Review: This is a taut, epic tale that you will read almost in one sitting. For a review of the plot line, check out the Booklist review or Harriet's review. I'll confine my remarks to Long's skill as a writer.

I have been reading Long's books for years -- he simply doesn't put out enough of them!

I first discovered Jeff Long by accident. He has written two truly brilliant histories of Texas. The first of these is "Duel of Eagles: The Mexican and U.S. Fight for the Alamo". And the second is "Empire of Bones" (which deals with the events leading up to the defeat of Santa Anna's army at the battle of San Jacinto). These were brilliantly conceived, researched and executed books.

After these two books, Long appears to have transformed himself first into a writer of climbing-based fiction, and then action-based fiction. His book "Angels of Light" was his first tentative foray - Stalone's entirely forgettable movie, Cliffhanger, is based on this book. Read the book - forget the movie.

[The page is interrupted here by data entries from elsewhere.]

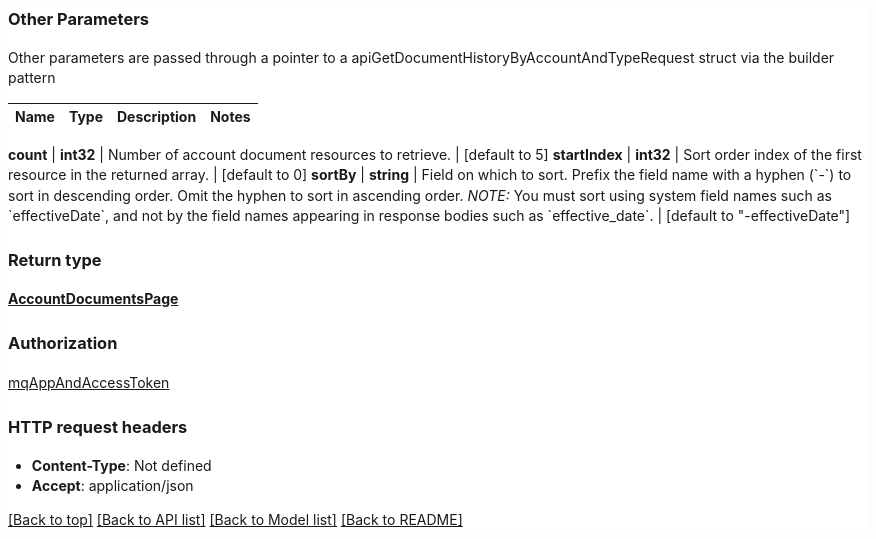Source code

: ### Other Parameters

Other parameters are passed through a pointer to a apiGetDocumentHistoryByAccountAndTypeRequest struct via the builder pattern


Name | Type | Description  | Notes
------------- | ------------- | ------------- | -------------


 **count** | **int32** | Number of account document resources to retrieve. | [default to 5]
 **startIndex** | **int32** | Sort order index of the first resource in the returned array. | [default to 0]
 **sortBy** | **string** | Field on which to sort. Prefix the field name with a hyphen (&#x60;-&#x60;) to sort in descending order. Omit the hyphen to sort in ascending order.  *NOTE:* You must sort using system field names such as &#x60;effectiveDate&#x60;, and not by the field names appearing in response bodies such as &#x60;effective_date&#x60;. | [default to &quot;-effectiveDate&quot;]

### Return type

[**AccountDocumentsPage**](AccountDocumentsPage.md)

### Authorization

[mqAppAndAccessToken](../README.md#mqAppAndAccessToken)

### HTTP request headers

- **Content-Type**: Not defined
- **Accept**: application/json

[[Back to top]](#) [[Back to API list]](../README.md#documentation-for-api-endpoints)
[[Back to Model list]](../README.md#documentation-for-models)
[[Back to README]](../README.md)

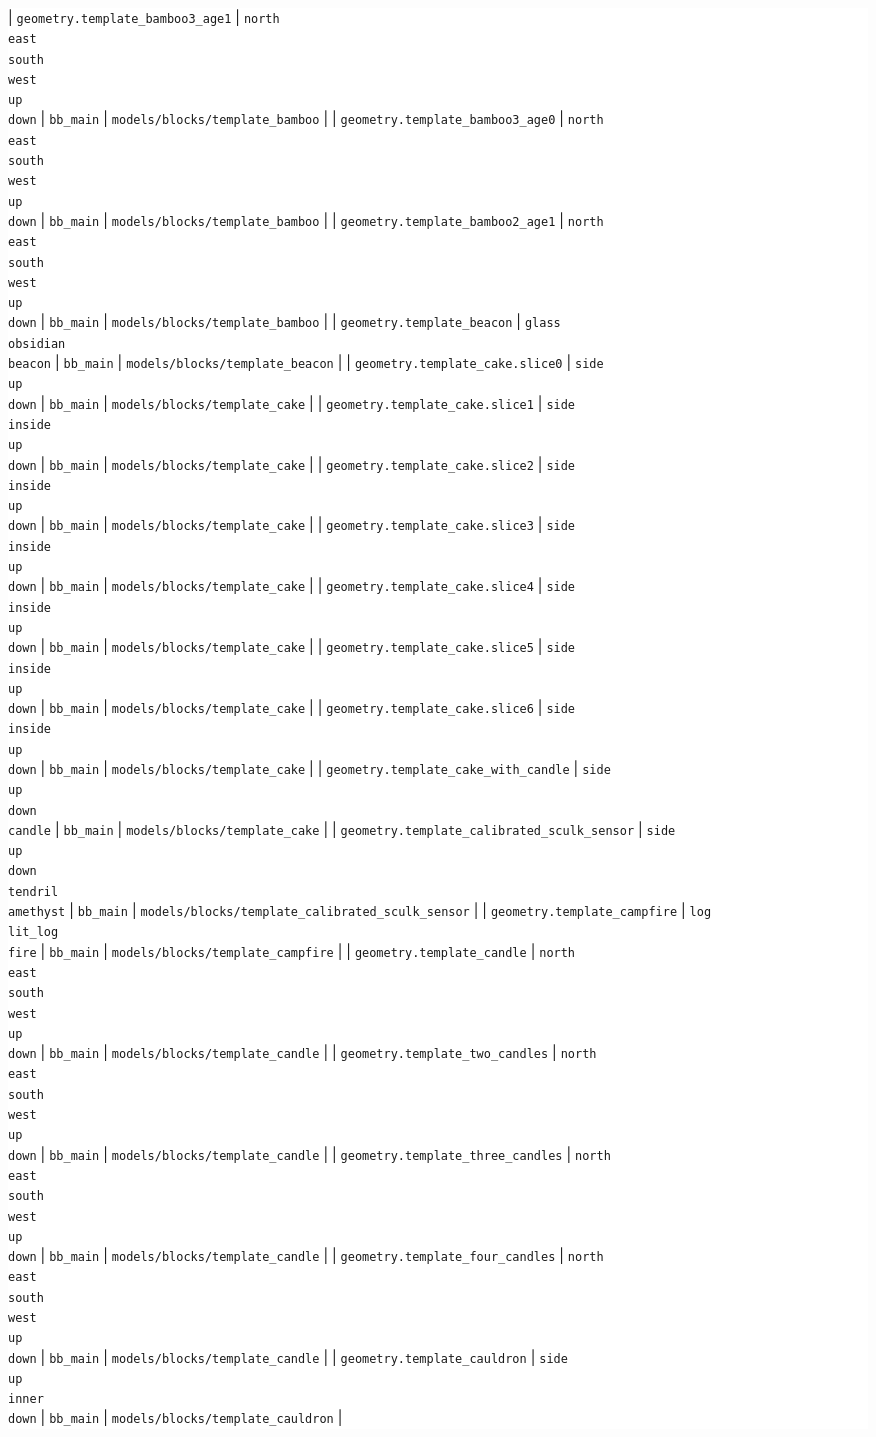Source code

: | `geometry.template_bamboo3_age1`             | `north`<br> `east`<br> `south`<br> `west`<br> `up`<br> `down`               | `bb_main`                                                                                                                            | `models/blocks/template_bamboo`                  |
| `geometry.template_bamboo3_age0`             | `north`<br> `east`<br> `south`<br> `west`<br> `up`<br> `down`               | `bb_main`                                                                                                                            | `models/blocks/template_bamboo`                  |
| `geometry.template_bamboo2_age1`             | `north`<br> `east`<br> `south`<br> `west`<br> `up`<br> `down`               | `bb_main`                                                                                                                            | `models/blocks/template_bamboo`                  |
| `geometry.template_beacon`                   | `glass`<br> `obsidian`<br> `beacon`                                         | `bb_main`                                                                                                                            | `models/blocks/template_beacon`                  |
| `geometry.template_cake.slice0`              | `side`<br> `up`<br> `down`                                                  | `bb_main`                                                                                                                            | `models/blocks/template_cake`                    |
| `geometry.template_cake.slice1`              | `side`<br> `inside`<br> `up`<br> `down`                                     | `bb_main`                                                                                                                            | `models/blocks/template_cake`                    |
| `geometry.template_cake.slice2`              | `side`<br> `inside`<br> `up`<br> `down`                                     | `bb_main`                                                                                                                            | `models/blocks/template_cake`                    |
| `geometry.template_cake.slice3`              | `side`<br> `inside`<br> `up`<br> `down`                                     | `bb_main`                                                                                                                            | `models/blocks/template_cake`                    |
| `geometry.template_cake.slice4`              | `side`<br> `inside`<br> `up`<br> `down`                                     | `bb_main`                                                                                                                            | `models/blocks/template_cake`                    |
| `geometry.template_cake.slice5`              | `side`<br> `inside`<br> `up`<br> `down`                                     | `bb_main`                                                                                                                            | `models/blocks/template_cake`                    |
| `geometry.template_cake.slice6`              | `side`<br> `inside`<br> `up`<br> `down`                                     | `bb_main`                                                                                                                            | `models/blocks/template_cake`                    |
| `geometry.template_cake_with_candle`         | `side`<br> `up`<br> `down`<br> `candle`                                     | `bb_main`                                                                                                                            | `models/blocks/template_cake`                    |
| `geometry.template_calibrated_sculk_sensor`  | `side`<br> `up`<br> `down`<br> `tendril`<br> `amethyst`                     | `bb_main`                                                                                                                            | `models/blocks/template_calibrated_sculk_sensor` |
| `geometry.template_campfire`                 | `log`<br> `lit_log`<br> `fire`                                              | `bb_main`                                                                                                                            | `models/blocks/template_campfire`                |
| `geometry.template_candle`                   | `north`<br> `east`<br> `south`<br> `west`<br> `up`<br> `down`               | `bb_main`                                                                                                                            | `models/blocks/template_candle`                  |
| `geometry.template_two_candles`              | `north`<br> `east`<br> `south`<br> `west`<br> `up`<br> `down`               | `bb_main`                                                                                                                            | `models/blocks/template_candle`                  |
| `geometry.template_three_candles`            | `north`<br> `east`<br> `south`<br> `west`<br> `up`<br> `down`               | `bb_main`                                                                                                                            | `models/blocks/template_candle`                  |
| `geometry.template_four_candles`             | `north`<br> `east`<br> `south`<br> `west`<br> `up`<br> `down`               | `bb_main`                                                                                                                            | `models/blocks/template_candle`                  |
| `geometry.template_cauldron`                 | `side`<br> `up`<br> `inner`<br> `down`                                      | `bb_main`                                                                                                                            | `models/blocks/template_cauldron`                |
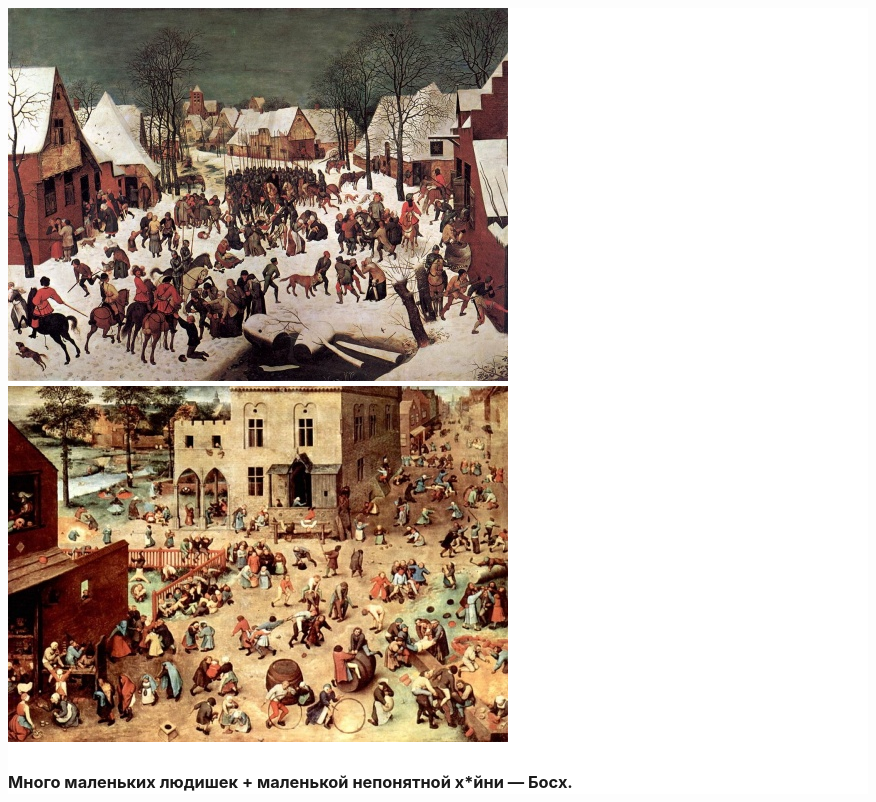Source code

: ![](./images/4688355-R3L8T8D-500-11.jpg) ![](./images/4688405-R3L8T8D-500-12.jpg) 

### Много маленьких людишек + маленькой непонятной х*йни — Босх.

I think Jeff Long came of age as a fiction writer with The Ascent. I am a climber myself - and so I love good climbing fiction. And despite quibbles I have seen over this point of accuracy or that point of accuracy, this book remains a climbing CLASSIC.

I can recommend ALL of these books.

With Year Zero, Long debuts in the so-called "speculative fiction" world. And he is peculiarly adapted to thrive here. Long has a great talent for drawing believable characters. But more importantly, he has an uncanny ability to make wild plot lines seems entirely plausible. Long is also not without a sense of humour - he invites us, I think NOT to take everything so seriously. The outlandish appearance, for example, of rock bands, ballet dancers and symphony orchestras at Los Alamos - well, that's just plain funny.

But such is the deftness of his story-telling ability that you are prepared to willingly suspend your belief with every new surprising twist and turn.

Long's writing is also smart - he has done his research - there is always a foundation for his speculations. And for a classical history buff such as myself, there is a delightfully erudite turn to this book. We find clever, non-pretentious references to Homer and Thucydides among others.

Rating: 3 stars
Summary: Great Concept, Boring Book
Review: The whole idea of the book is very fascinating - a plague from Christ's time and place, cloning of his contemporaries, or even of Jesus himself, developing apocalypse, but the author could not implement it right. Although the first part is quite interesting, the second part is outright boring and I had to force myself to finish the book. Despite all the efforts the cure was not found so the book does not even have an end. I finished reading with feeling of emptiness and desire to know what would happen after the book's end.